__WHAT NEEDS TO BE DONE__
Restate the data below word for word. Leave the images out.

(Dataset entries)
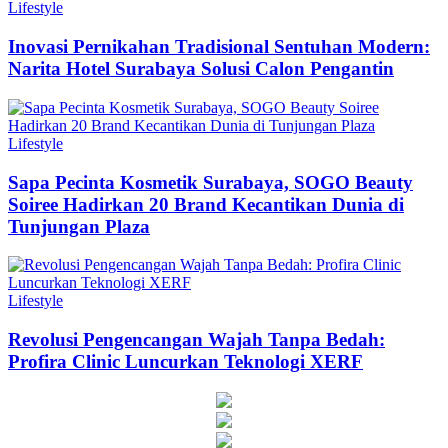
Lifestyle
Inovasi Pernikahan Tradisional Sentuhan Modern:
Narita Hotel Surabaya Solusi Calon Pengantin
Lifestyle
Sapa Pecinta Kosmetik Surabaya, SOGO Beauty
Soiree Hadirkan 20 Brand Kecantikan Dunia di
Tunjungan Plaza
Lifestyle
Revolusi Pengencangan Wajah Tanpa Bedah:
Profira Clinic Luncurkan Teknologi XERF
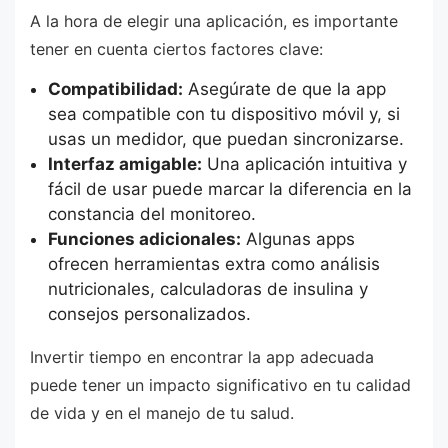
A la hora de elegir una aplicación, es importante
tener en cuenta ciertos factores clave:
Compatibilidad:
Asegúrate de que la app
sea compatible con tu dispositivo móvil y, si
usas un medidor, que puedan sincronizarse.
Interfaz amigable:
Una aplicación intuitiva y
fácil de usar puede marcar la diferencia en la
constancia del monitoreo.
Funciones adicionales:
Algunas apps
ofrecen herramientas extra como análisis
nutricionales, calculadoras de insulina y
consejos personalizados.
Invertir tiempo en encontrar la app adecuada
puede tener un impacto significativo en tu calidad
de vida y en el manejo de tu salud.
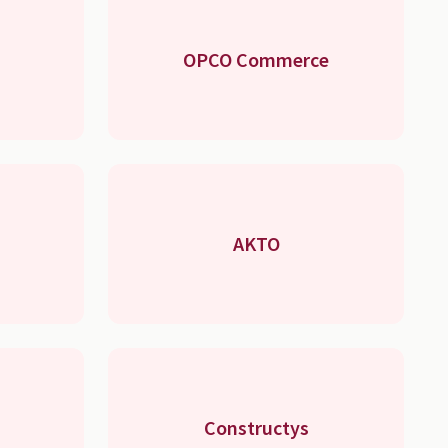
OPCO Commerce
AKTO
Constructys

__YOUR RESPONSE__
Lifestyle
Inovasi Pernikahan Tradisional Sentuhan Modern:
Narita Hotel Surabaya Solusi Calon Pengantin
Lifestyle
Sapa Pecinta Kosmetik Surabaya, SOGO Beauty
Soiree Hadirkan 20 Brand Kecantikan Dunia di
Tunjungan Plaza
Lifestyle
Revolusi Pengencangan Wajah Tanpa Bedah:
Profira Clinic Luncurkan Teknologi XERF
A la hora de elegir una aplicación, es importante
tener en cuenta ciertos factores clave:
Compatibilidad:
Asegúrate de que la app
sea compatible con tu dispositivo móvil y, si
usas un medidor, que puedan sincronizarse.
Interfaz amigable:
Una aplicación intuitiva y
fácil de usar puede marcar la diferencia en la
constancia del monitoreo.
Funciones adicionales:
Algunas apps
ofrecen herramientas extra como análisis
nutricionales, calculadoras de insulina y
consejos personalizados.
Invertir tiempo en encontrar la app adecuada
puede tener un impacto significativo en tu calidad
de vida y en el manejo de tu salud.
OPCO Commerce
AKTO
Constructys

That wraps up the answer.